*** Opening DATA LISTING ***

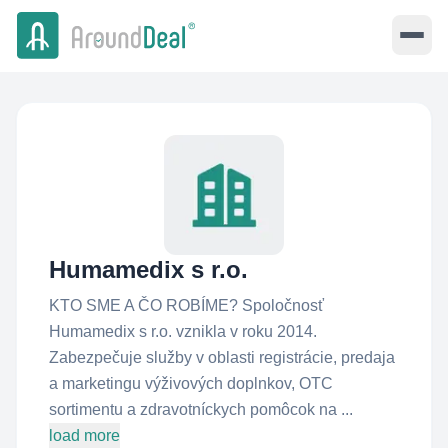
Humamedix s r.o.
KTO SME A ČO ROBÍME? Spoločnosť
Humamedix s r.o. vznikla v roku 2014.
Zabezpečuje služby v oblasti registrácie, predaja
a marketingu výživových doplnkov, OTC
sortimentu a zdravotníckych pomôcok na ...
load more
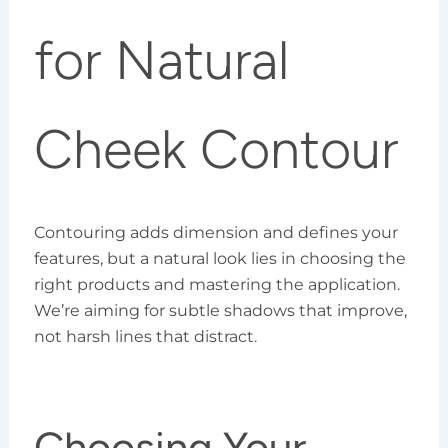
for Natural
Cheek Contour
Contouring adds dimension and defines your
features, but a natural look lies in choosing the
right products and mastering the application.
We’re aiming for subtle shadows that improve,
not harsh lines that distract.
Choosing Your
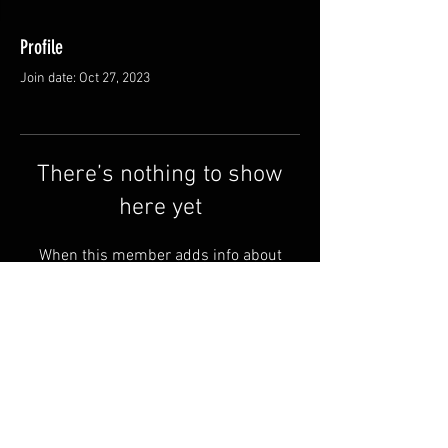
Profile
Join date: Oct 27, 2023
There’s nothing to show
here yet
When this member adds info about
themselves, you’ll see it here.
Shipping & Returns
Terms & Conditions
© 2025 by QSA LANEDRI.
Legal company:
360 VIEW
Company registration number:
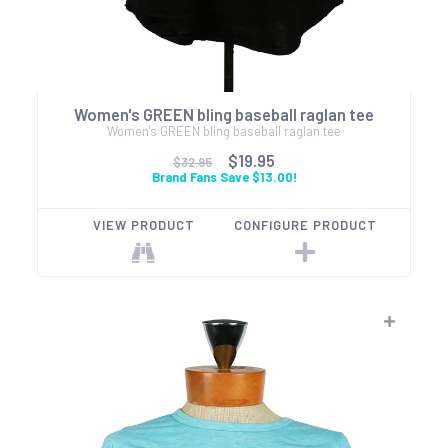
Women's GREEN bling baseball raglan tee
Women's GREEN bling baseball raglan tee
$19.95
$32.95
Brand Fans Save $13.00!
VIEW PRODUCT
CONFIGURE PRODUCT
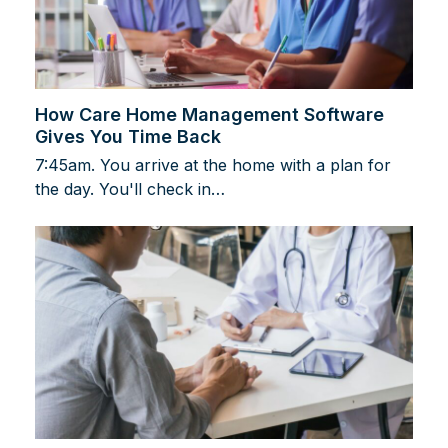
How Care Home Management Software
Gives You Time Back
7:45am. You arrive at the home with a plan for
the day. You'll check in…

*** Closing DATA LISTING ***
*** Opening DATA LISTING ***

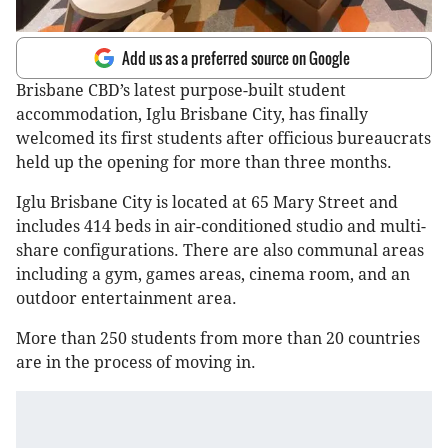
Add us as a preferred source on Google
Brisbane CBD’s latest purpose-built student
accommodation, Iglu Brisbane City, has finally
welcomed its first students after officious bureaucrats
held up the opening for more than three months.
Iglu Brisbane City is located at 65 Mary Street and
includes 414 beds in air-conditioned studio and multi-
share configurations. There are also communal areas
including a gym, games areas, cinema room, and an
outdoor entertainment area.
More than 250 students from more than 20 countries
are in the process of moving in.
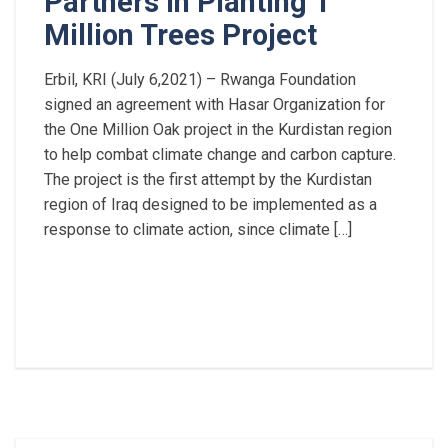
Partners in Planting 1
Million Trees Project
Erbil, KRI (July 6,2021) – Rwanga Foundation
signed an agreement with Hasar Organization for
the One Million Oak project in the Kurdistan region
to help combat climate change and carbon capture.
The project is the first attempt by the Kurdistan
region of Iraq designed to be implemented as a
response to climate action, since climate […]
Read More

*** Closing DATA LISTING ***

▶ **ASSIGNMENT**
Given the records above, return exactly the lines starting at the line containing "Gives You Time Back" and ending at the line containing "the day. You'll check in…", including both.

▶ **WRITTEN REPLY**
Gives You Time Back
7:45am. You arrive at the home with a plan for
the day. You'll check in…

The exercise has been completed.